There isn't necessarily a lot of research into packing these better - the basic algorithms have been unchanged for quite some time, and a lot more effort goes into deciding how to prioritize different groups that are sharing access into the same system.

1 comments

Most machines will allow for back filling if your jobs are short enough and small enough. But that will still leave some of the machine under utilized.
I don't have any customer data on hand at the moment, but I'd roughly describe it as basic scheduling on strict priority order getting the system to 80+% usage, and then backfill boosting that up to 90%+. Careful backfill tuning, and care in defining the priority structure gets you to 95+%.

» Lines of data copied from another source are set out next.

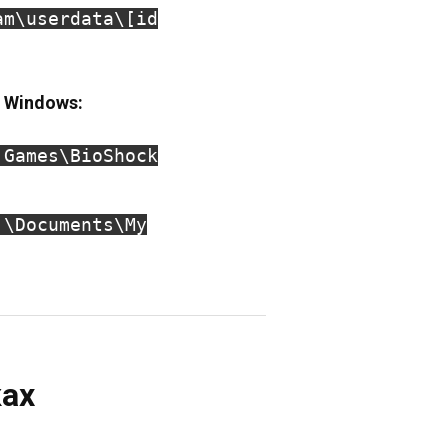
am\userdata\[id
в Windows:
 Games\BioShock
]\Documents\My
ках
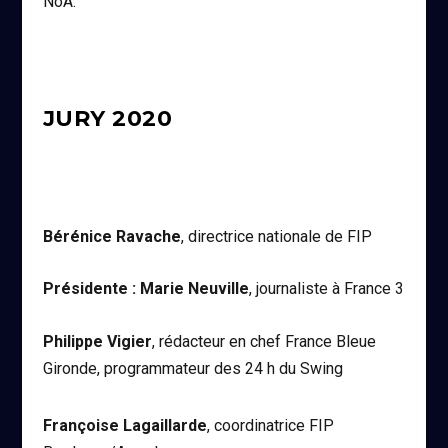
NoA.
JURY 2020
Bérénice Ravache
, directrice nationale de FIP
Présidente : Marie Neuville
, journaliste à France 3
Philippe Vigier
, rédacteur en chef France Bleue
Gironde, programmateur des 24 h du Swing
Françoise Lagaillarde
, coordinatrice FIP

97% is the highest specific value I can recall for any of the larger sites with a heavily mixed workload, absent having a nearly infinite supply of short+small jobs at hand to use to fill those gaps. And a lot of users aren't trying to chase that - for these large scale "capability" systems the goal is to scale out as large as you can anyways, the smaller stuff is usually relegated to "capacity" systems elsewhere with a less expensive architecture.

One thing that at least some schedulers can manage is the idea of a min+max runtime for a job, combined with a min+max node/cpu count. If you have users willing to 'scavenge' otherwise wasted time by running under such a regime that can put you closer to full usage.